A single figure is the whole answer: the number of lines in the entries that contain "Depositary".

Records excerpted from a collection
::::::::

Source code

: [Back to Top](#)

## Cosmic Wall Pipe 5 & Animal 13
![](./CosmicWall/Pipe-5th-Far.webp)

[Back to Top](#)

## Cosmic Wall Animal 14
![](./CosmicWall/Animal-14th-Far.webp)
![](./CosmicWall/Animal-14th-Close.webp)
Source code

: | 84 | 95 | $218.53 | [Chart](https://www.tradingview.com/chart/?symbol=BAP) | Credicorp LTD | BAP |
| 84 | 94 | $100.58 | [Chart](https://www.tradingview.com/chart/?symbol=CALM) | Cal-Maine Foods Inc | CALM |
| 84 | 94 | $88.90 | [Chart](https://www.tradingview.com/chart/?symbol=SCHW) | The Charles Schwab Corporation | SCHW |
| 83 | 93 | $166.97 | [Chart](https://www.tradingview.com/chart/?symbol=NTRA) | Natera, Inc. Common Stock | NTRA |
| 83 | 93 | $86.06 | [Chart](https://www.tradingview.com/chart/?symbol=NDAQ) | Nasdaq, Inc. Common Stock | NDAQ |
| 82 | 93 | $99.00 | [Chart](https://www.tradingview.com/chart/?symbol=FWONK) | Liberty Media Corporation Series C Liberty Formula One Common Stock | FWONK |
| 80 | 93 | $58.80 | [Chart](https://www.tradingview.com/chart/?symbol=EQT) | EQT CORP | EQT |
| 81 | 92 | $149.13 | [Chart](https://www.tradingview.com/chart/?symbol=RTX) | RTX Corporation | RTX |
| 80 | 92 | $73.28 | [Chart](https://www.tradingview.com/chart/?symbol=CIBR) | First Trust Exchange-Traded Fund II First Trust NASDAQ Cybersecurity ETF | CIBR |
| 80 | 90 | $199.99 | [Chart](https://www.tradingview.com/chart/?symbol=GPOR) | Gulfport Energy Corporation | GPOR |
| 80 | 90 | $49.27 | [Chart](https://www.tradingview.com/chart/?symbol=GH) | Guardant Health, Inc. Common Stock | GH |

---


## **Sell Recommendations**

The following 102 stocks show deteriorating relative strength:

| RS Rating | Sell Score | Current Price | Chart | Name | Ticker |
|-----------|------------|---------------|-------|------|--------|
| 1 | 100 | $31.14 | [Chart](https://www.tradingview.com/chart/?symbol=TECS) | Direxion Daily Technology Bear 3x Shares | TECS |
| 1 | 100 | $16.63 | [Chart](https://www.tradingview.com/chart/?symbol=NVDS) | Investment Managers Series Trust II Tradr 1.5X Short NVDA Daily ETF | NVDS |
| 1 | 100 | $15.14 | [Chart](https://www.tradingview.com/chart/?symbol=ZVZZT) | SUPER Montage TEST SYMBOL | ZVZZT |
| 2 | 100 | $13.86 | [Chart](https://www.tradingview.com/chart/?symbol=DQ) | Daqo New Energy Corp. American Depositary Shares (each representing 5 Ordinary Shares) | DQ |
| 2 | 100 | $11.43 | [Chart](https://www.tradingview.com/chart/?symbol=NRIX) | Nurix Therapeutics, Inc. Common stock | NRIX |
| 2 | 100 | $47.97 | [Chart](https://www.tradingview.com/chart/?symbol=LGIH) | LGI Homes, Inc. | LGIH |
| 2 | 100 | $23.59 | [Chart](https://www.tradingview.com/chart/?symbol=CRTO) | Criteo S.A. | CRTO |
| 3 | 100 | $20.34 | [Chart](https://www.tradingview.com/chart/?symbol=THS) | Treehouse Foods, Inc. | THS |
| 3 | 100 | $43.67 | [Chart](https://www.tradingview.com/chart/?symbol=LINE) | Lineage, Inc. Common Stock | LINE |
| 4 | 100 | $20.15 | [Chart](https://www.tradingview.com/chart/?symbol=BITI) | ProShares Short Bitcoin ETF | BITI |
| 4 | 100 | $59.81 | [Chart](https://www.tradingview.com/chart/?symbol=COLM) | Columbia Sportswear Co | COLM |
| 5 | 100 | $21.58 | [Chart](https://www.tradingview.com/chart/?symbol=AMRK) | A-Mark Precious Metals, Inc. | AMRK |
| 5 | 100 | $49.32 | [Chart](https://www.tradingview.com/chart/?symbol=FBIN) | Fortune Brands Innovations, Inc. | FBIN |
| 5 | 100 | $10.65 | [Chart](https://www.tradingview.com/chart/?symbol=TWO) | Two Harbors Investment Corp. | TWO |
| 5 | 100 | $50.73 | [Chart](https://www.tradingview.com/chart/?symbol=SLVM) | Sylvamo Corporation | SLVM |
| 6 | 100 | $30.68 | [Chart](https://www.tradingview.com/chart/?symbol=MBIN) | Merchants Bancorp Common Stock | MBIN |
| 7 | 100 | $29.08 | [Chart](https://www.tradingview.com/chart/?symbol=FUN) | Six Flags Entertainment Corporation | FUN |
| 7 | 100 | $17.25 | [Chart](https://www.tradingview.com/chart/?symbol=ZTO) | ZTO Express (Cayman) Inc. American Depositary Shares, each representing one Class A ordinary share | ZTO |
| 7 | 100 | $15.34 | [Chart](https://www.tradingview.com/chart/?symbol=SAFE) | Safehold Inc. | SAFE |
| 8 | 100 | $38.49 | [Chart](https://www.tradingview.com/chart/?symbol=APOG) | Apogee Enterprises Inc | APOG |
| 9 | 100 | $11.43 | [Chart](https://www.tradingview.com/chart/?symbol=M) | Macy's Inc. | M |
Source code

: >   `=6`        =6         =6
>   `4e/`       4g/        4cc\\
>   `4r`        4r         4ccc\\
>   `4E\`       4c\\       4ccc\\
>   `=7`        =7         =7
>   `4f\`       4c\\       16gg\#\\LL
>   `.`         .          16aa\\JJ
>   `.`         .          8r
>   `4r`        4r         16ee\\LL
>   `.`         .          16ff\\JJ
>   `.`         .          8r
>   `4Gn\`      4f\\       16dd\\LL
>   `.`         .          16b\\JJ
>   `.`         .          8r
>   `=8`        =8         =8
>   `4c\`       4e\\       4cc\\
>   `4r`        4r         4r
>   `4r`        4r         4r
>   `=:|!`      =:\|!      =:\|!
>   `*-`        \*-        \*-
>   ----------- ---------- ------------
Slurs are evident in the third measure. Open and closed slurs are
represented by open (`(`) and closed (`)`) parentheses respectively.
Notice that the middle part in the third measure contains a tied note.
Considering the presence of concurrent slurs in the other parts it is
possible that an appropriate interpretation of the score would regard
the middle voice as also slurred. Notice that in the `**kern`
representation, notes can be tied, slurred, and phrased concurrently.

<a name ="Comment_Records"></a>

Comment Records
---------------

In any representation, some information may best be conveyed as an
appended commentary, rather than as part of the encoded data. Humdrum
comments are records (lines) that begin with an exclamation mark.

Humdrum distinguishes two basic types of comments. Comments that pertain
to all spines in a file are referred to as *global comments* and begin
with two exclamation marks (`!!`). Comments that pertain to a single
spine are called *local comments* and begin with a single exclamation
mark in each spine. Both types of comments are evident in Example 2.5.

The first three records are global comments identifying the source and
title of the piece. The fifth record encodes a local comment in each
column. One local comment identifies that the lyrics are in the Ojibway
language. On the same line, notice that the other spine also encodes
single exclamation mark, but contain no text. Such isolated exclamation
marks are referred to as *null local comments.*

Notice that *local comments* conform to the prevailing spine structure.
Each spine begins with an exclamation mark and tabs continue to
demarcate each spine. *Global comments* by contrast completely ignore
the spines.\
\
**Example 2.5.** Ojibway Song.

::::::::

**RESPONSE TO THE TASK**. 2